Why Many Believe This to Be Deception
Minimal Organisational Value-add
The criticism is that BBL Esports appears to have leveraged PCIFIC’s functional roster and merely supported them structurally to capture a franchise slot. That model raises questions: is this genuine team development, or simply a buy-in path to tier-one by outsourcing the competitive component? From the public data we have: the roster existed, competed, won. But the organisational narrative of “building a brand, investing infrastructure, growing community” appears less emphasised. Some in the community flagged that BBL’s previous roster had placed poorly, yet the affiliate structure allowed a new entity to ascend.

The After-Promotion Strategy
Reports suggest that once the Ascension slot was secured, the affiliate partnership must be dissolved under regulation (one franchise slot per partner team in region). In this case BBL PCIFIC will compete under PCIFIC Esports alone in 2026 unless acquisition occurs. This again fuels the claim of a “rota-loan” or “contract-play” model: run a roster to ascend, then shift organisational identity.
Community Backlash
Fans and commentators argue this undermines trust in the competitive pathway. The quote from the online discussion reflects frustration: if organisations can effectively rent a roster and capture slots, where is the incentive for organic team building and regional growth? The larger ecosystem may bear the cost of this precedent.

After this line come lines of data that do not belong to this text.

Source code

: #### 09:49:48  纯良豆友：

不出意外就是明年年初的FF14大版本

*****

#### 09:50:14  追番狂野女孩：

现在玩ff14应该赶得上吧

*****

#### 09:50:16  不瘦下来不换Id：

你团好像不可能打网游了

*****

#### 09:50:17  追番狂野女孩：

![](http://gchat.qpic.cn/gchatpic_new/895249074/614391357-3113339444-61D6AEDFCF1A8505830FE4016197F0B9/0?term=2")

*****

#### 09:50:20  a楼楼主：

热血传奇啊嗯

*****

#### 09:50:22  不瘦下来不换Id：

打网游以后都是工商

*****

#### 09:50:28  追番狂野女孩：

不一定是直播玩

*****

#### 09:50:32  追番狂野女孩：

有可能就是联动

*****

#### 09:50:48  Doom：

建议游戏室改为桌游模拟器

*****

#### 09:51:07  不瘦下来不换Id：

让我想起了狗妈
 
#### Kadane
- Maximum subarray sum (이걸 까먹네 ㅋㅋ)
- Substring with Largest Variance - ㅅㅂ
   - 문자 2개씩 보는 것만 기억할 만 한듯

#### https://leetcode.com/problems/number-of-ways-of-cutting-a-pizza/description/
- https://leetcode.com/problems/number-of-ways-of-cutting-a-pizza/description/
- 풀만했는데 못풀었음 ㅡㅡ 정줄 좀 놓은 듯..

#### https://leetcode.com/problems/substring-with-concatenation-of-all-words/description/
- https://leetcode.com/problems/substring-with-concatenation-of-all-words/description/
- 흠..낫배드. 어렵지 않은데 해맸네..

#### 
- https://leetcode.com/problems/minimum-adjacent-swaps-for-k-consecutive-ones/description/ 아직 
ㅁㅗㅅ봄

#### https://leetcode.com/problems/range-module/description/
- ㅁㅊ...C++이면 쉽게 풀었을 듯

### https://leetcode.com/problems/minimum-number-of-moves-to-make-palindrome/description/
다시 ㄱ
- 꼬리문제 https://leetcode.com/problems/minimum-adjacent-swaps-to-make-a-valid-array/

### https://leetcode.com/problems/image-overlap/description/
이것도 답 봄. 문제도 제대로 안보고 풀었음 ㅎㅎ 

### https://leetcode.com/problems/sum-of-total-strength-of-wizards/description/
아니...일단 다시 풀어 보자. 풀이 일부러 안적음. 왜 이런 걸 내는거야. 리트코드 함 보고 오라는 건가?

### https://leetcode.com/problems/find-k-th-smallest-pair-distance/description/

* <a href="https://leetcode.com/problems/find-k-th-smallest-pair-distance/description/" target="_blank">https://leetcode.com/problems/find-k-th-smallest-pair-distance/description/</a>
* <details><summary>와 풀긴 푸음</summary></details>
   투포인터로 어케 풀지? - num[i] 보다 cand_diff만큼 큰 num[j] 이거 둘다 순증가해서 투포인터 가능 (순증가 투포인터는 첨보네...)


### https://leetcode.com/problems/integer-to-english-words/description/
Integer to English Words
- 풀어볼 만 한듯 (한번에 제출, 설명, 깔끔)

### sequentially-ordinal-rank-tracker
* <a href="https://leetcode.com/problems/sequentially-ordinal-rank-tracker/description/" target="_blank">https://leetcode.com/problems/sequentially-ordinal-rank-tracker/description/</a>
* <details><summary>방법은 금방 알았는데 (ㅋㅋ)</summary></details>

The Implications for the Ecosystem

For Teams and Organisations
The precedent set here may encourage organisations to adopt affiliate models purely for promotion. This could drive inflation in player contracts, speculative partnerships and restructure the competitive ladder into a transactional system rather than merit-based growth.
For Riot’s Regulation Strategy
This case places pressure on Riot to revisit rules around affiliate partnerships, organisational ownership, roster mobility and post-promotion obligations. Riot’s acknowledgement that this wasn’t “the way we intended this to happen” signals potential regulatory amendments ahead.
For the Competitive Integrity
If the impression in the community is such that advancement positions can be “bought” and not earned, then the integrity of the league structure could fall apart.

For Players
For players, increased mobility may appear positive — they have opportunity to move once promotion is achieved. But it also raises concerns: are players being used purely as part of an organisational vehicle to gain access, rather than being invested in long-term? Contract transparency, representation and career sustainability become focal.

What Should Be Done?
1. Clearer Affiliates Regulation
Riot should clarify what constitutes an affiliate, how partner organisations operate in ascension, how much infrastructure they must provide, and what happens to roster and organisation post-promotion.

2. Post-Promotion Obligations
Teams that ascend should have minimum obligations: maintain organisational continuity, demonstrate growth, community engagement, and region development. Otherwise, the risk is a “promotion rental” model.
3. Contract Transparency and Player Rights
Players must have clarity on their status post-promotion: will the organisation remain the same? Will they lose access? Riot’s emphasis on player mobility is positive, but rights and obligations must be clear.
4. Monitor Competitive Outcomes
If affiliate-led promotions become dominant, Riot may want to monitor whether competitive integrity is compromised: are teams genuinely growing or just slot-hoppers?

5. Communicate to Community
To maintain trust, Riot and organisations must communicate clearly what promotion means, how organisations invest, and how players and fans benefit. If this becomes opaque, grassroots support will wane.
Conclusion
BBL Esports and PCIFIC Esports (as BBL PCIFIC) followed the rules but clearly tested their limits. By reaching VCT through an affiliate model instead of organic growth, they exposed flaws in Riot’s promotion system. Riot acknowledged the issue without penalties, leaving room for similar cases in the future. To protect the integrity of competition, promotion must reward genuine team development — not short-term affiliations built purely for advancement.